◆ **BRANO DA LEGGERE**:
◆ ◆ ◆ ◆
Necsus ha già risposto!  
Noto, inoltre, che il libro a cui ti riferisci pare essere scritto in inglese ... e la citazione pare rifarsi ad un sonetto di (sospetta attribuzione a) Dante: "Sennuccio (del Bene), la tua poca personuzza." ... sarà solo un'"as-sonanza"?


----------



## Sempervirens

Anja.Ann said:


> Ciao, Semper
> 
> Necsus ha già risposto!
> Noto, inoltre, che il libro a cui ti riferisci pare essere scritto in inglese ... e la citazione pare rifarsi ad un sonetto di (sospetta attribuzione a) Dante: "Sennuccio (del Bene), la tua poca personuzza." ... sarà solo un'"as-sonanza"?



A questo punto tutto può essere. Sul Treccani non ce lo danno. Nemmeno sul Devoto-Oli c'è. Mah!  Mi sa che farò a meno di questa parola. 

Avevo avuto per un lasso di tempo ( breve eh) l'illusione di averci capito un po' più di prima, e invece niente! Sono capitombolato da dove sono partito. E lì ci resto.


----------



## giginho

Tutti sanno che io sono ignorante.....ma questo thread sembra scritto in armeno: non ho capito una mazza di nulla a parte che:

1. Anna ha trovato un passo in cui, con una parola orrida, si descrive una cosa sublime

2. personanza è una parola che pare non abbia significato alcuno se eccettuiamo gli eccessi incontinenti di certi pseudoacculturati pieni di sé (non mi riferisco ai partecipanti a questa discussione)

Saluti, colleghi!
◆ ◆ ◆ ◆
◆ **COMPLETA QUANTO SEGUE**:
(A) Rispondi a queste domande sul brano:
(i) Secondo Anja.Ann, in che lingua sembra scritto il libro a cui si riferisce Semper?
(ii) In quali due dizionari Sempervirens non ha trovato la parola?
(iii) Secondo giginho, in che lingua sembra scritto il thread?
(B) Riporta dal brano, senza modifiche, il passo che va da "2. personanza è" fino a "Saluti, colleghi!" incluso.
Il materiale che segue è a sé stante e non riguarda il brano.

◆ **DATI FORNITI**:
◆ ◆ ◆ ◆
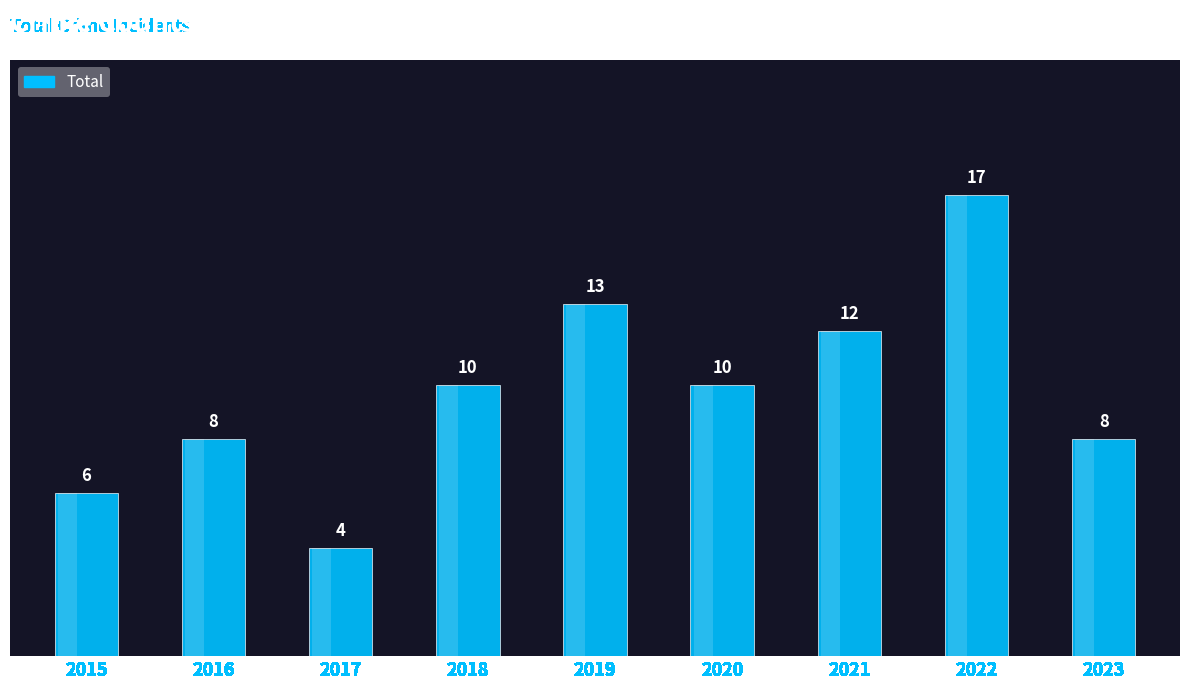

The chart shows a value of 8 at 2016. True or false?

True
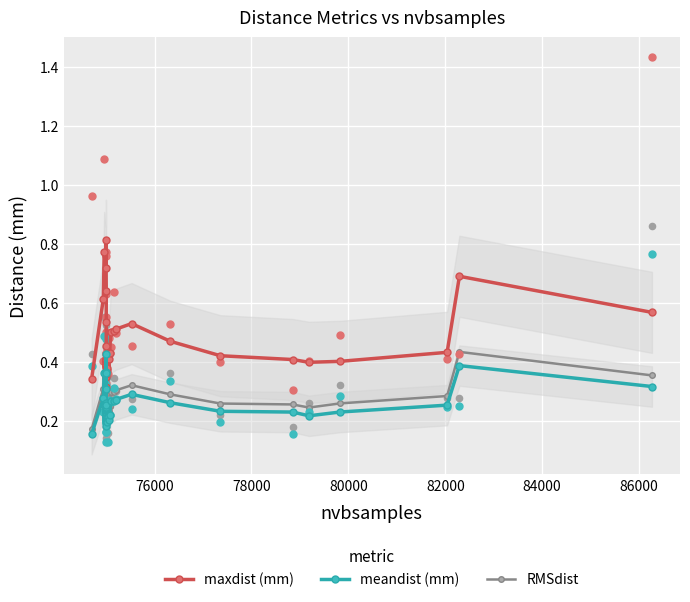

Which series contains the highest Y value?

maxdist (mm)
◆ ◆ ◆ ◆
◆ **SOLUZIONI DEI COMPITI**:
(A)
(i) In inglese.
(ii) Nel Treccani e nel Devoto-Oli.
(iii) In armeno.

(B)
2. personanza è una parola che pare non abbia significato alcuno se eccettuiamo gli eccessi incontinenti di certi pseudoacculturati pieni di sé (non mi riferisco ai partecipanti a questa discussione)

Saluti, colleghi!